Kim and Jimmy make their separate moves together

This week’s episode is mostly about moving pieces into place. But as is always the case with Better Call Saul, the pleasures of the story arise less from what happens than from how it happens.

Take Jimmy’s bright idea for a Wexler-McGill partnership. (I do love a good Gilligan team-up.) We see him doodling the WM logo while he waits to represent Mike recanting his statement about the gun. When he presents the die-cut business card to Kim, it’s clearly the culmination of a long process of strategizing. He’s thought it all through and gotten his best pitch together.

A lesser show would see the opportunity to carve out a cul-de-sac in the storyline. How about they try this partnership? Sure, they both already know better; Jimmy knows that Kim can’t be comfortable with his freewheeling approach to the law, and Kim knows that Jimmy will never be happy suppressing his creative talents on the straight and narrow. But we could watch that play out for an episode or so. Conflict! Just imagine the scenes that could be staged to explore that tension, culminating in a shouting match with all the usual accusations: “You lied to me!” “You knew exactly what you were getting into!” “I don’t think I can ever trust you again!”

Instead, the creative team compresses all of that into two moments: a beat of hesitation for Kim, swayed momentarily by Jimmy’s vision; and an immediate reversal for Jimmy, who tries out the pretense of by-the-book lawyering before stopping in mid-sentence to confess what they both know about his “colorful” approach. We zoom right past the cul-de-sac with its tempting drama. Because it’s a dead end. These characters have already had those epiphanies. They have new places to go. And when Kim comes back to Jimmy with a “solo together” proposition, we’re ready to hit the ground running on a truly new story frontier.

Enough about what’s not in “Inflatable,” though. The most delightful thing that is in the episode has got to be the ebullient Jimmy “fire me” montage. From the moment he unzips that garment bag to reveal a rainbow of shirts, it’s a giddy ride through fashion and intolerable office behavior, complete with split-screen effects that would make Brian De Palma glow with cinematic joy, all choreographed like a Gloria Estefan video. It’s all touched off by Jimmy’s sympathetic assistant Omar pointing out that he can’t resign and keep his bonus, not until he’s been employed for a full year. If he’s fired without cause, though, the money stays in his pocket. When Clifford finally cracks, however, all the other amenities have to be left behind—the company car, the apartment. The cocobolo desk Jimmy buys outright, but not before he finds out just how much leeway he’d been given on his arrival; Clifford isn’t in the habit of buying $7000 desks for associates.

-- Instructions to follow --
Can you return, word for word, the part of the review that begins at the words "This week’s episode" and stops after "how it happens."? None of the items has any bearing on the review.

-- Information supplied --

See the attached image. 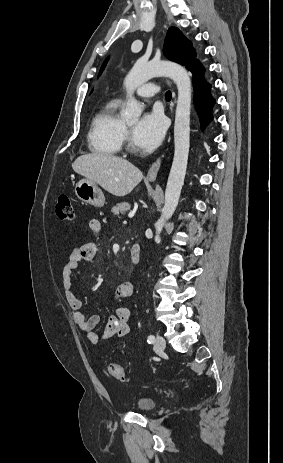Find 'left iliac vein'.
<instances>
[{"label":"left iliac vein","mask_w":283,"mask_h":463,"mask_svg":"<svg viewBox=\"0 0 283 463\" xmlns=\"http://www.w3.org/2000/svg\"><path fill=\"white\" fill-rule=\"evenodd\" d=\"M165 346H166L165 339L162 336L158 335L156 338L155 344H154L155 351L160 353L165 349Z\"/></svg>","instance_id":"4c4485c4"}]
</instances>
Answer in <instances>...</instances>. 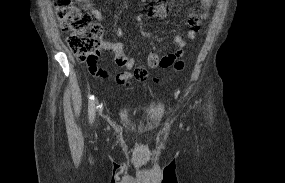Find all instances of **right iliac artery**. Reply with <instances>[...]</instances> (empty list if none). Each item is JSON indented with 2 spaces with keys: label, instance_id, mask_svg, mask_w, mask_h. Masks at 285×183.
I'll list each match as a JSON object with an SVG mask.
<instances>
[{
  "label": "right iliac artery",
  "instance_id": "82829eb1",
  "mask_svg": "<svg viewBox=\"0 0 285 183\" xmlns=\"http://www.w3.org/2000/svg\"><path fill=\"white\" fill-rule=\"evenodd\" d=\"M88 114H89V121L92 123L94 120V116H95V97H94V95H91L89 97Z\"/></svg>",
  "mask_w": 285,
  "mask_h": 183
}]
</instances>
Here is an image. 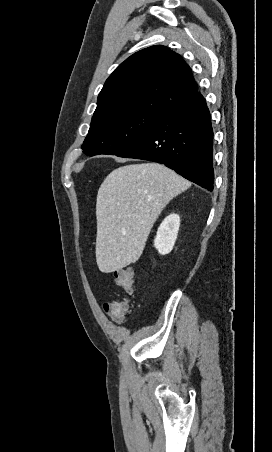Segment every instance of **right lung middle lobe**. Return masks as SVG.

--

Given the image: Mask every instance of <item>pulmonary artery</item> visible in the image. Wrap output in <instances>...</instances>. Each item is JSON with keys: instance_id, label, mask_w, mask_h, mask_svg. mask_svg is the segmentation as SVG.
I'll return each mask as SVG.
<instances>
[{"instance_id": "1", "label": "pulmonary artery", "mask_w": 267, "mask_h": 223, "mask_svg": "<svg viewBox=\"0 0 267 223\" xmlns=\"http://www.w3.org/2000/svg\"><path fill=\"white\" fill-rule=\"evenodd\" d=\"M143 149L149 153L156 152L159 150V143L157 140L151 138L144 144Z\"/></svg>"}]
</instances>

...

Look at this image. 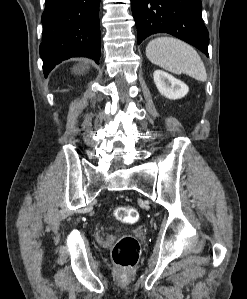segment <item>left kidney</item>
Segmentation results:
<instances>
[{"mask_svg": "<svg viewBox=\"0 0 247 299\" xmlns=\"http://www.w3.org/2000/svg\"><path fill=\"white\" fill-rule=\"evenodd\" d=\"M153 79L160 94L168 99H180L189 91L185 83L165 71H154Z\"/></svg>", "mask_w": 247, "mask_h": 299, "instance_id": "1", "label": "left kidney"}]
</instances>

-- Output below --
This week’s episode is mostly about moving pieces into place. But as is always the case with Better Call Saul, the pleasures of the story arise less from what happens than from how it happens.